Subject: Re: esp failures on a 1+
To: Scott Bartram <scottb@orionsoft.com>
From: Erik E. Fair <fair@clock.org>
List: port-sparc
Date: 05/22/1997 13:31:51
At 6:20 -0700 5/22/97, Scott Bartram wrote:

>What conclusion do you draw from the dmesg output?

It would help a lot if you could look up those addresses in your kernel (at
least the "pc" values), and give the names of the routines on the stack.
You probably won't find those exact addresses in the nm(1) output from
/netbsd; the trick is to figure out the closest symbol whose value is less
than or equal to the "pc" value. Is there an obvious tool for this? Off the
top of my head, I'd

	nm /netbsd | sort > /tmp/symbols

and then walk through it for each value; for example, your final pc value
is somewhere in sonewconn1() in my kernel (of course, your kernel is going
to be different, this is why you have to produce the data here; if you were
running a precompiled GENERIC 1.2 or 1.2.1, anyone could do this for you).
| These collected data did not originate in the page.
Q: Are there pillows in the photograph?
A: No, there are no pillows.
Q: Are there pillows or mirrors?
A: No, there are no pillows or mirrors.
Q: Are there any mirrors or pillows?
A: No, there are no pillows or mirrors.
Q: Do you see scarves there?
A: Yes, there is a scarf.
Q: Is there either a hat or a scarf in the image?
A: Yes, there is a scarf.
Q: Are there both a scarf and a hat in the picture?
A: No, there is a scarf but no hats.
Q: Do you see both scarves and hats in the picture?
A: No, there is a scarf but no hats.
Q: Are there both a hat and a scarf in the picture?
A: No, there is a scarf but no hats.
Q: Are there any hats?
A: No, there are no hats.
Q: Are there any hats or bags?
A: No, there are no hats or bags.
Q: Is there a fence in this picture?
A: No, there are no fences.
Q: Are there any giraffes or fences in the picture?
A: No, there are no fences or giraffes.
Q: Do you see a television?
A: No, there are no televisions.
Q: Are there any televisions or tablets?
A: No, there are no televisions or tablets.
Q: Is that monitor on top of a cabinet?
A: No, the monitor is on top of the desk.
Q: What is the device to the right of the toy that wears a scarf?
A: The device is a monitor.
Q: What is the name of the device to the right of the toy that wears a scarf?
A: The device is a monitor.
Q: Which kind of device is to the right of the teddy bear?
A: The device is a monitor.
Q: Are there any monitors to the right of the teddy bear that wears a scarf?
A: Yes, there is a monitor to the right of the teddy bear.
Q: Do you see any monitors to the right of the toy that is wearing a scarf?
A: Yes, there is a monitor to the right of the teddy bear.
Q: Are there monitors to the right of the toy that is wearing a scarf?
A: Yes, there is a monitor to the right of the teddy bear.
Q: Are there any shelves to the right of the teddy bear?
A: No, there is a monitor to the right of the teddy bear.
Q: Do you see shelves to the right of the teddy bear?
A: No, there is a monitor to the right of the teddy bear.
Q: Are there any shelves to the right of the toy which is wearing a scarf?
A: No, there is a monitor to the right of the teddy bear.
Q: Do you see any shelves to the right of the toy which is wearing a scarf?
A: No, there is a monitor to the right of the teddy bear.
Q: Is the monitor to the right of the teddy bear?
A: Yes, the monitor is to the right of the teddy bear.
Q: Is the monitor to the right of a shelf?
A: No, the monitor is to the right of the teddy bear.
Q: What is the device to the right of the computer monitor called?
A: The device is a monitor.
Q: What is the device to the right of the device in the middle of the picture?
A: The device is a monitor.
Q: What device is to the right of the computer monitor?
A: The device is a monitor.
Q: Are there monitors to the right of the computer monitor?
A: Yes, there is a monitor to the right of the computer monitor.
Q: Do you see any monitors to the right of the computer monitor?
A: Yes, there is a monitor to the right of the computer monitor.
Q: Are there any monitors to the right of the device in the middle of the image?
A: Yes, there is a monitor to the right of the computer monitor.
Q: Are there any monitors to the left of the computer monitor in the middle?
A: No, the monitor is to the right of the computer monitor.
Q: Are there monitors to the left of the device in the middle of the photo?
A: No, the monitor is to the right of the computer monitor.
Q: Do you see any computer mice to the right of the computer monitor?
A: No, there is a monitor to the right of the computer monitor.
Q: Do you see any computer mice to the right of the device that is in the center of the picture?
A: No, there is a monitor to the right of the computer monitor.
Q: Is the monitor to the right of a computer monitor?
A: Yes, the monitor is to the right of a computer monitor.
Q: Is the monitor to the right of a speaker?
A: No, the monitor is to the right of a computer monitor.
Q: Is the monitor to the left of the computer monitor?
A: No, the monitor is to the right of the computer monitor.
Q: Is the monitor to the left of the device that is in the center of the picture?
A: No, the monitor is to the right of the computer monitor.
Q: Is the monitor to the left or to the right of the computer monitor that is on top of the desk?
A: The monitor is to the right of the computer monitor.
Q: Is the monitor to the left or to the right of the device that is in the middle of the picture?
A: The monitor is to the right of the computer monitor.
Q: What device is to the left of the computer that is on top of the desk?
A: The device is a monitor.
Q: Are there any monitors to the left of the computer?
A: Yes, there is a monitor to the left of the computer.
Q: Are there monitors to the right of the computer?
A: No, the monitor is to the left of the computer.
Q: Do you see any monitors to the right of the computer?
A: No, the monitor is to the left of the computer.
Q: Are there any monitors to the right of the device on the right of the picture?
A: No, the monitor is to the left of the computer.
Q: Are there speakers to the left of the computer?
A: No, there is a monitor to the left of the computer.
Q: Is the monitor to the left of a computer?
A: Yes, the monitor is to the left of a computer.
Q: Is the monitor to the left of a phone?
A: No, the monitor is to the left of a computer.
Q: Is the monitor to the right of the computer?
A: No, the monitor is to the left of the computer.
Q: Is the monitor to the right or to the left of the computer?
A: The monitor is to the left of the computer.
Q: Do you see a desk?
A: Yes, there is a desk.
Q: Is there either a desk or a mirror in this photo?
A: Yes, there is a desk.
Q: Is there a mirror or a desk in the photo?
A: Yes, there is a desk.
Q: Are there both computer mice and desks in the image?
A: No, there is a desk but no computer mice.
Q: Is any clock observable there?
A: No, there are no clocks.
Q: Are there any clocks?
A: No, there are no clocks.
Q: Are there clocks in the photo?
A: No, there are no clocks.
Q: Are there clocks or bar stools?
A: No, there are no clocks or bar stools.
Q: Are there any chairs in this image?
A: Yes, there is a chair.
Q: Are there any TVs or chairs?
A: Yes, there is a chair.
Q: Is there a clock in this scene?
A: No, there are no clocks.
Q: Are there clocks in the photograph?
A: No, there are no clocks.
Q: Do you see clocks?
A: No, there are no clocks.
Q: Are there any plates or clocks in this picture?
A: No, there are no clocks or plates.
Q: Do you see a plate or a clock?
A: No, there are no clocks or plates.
As for the panic itself, I asked this list in January/February about "data
fault" panics I was getting on my Sun 4/330 (running SunOS 4.1.4) about
every three to five days after several years of reliable operation; I
didn't get too much response from here (I was hoping for a hardware wizard
more knowledgeable than myself to say, "Ah! It's foo!").

There was one panic where SunOS didn't simply say "data fault" but said
"memory parity error in CHIP foo" (two parity errors, same chip - first one
killed a process, and the second one killed the system). I finally
concluded that my hardware was simply getting old and trying to tell me
that it was gonna die, so I replaced it (and that's another, in progress,
story! Can you say, "panic: pv_unlink0"?).

I gave my 4/330 to a friend who expressed interest in it (even in its
questionable state), and so I loaded up NetBSD-current as of the end of
April on an old disk for him. He's not seen this problem yet, but he hasn't
run the system much, or put real load on it yet. I also discovered during
the process of replacing it that it has a burned out keyboard serial port
(annoying; it means he can't use it for anything but a serial console).

	Erik Fair <fair@clock.org>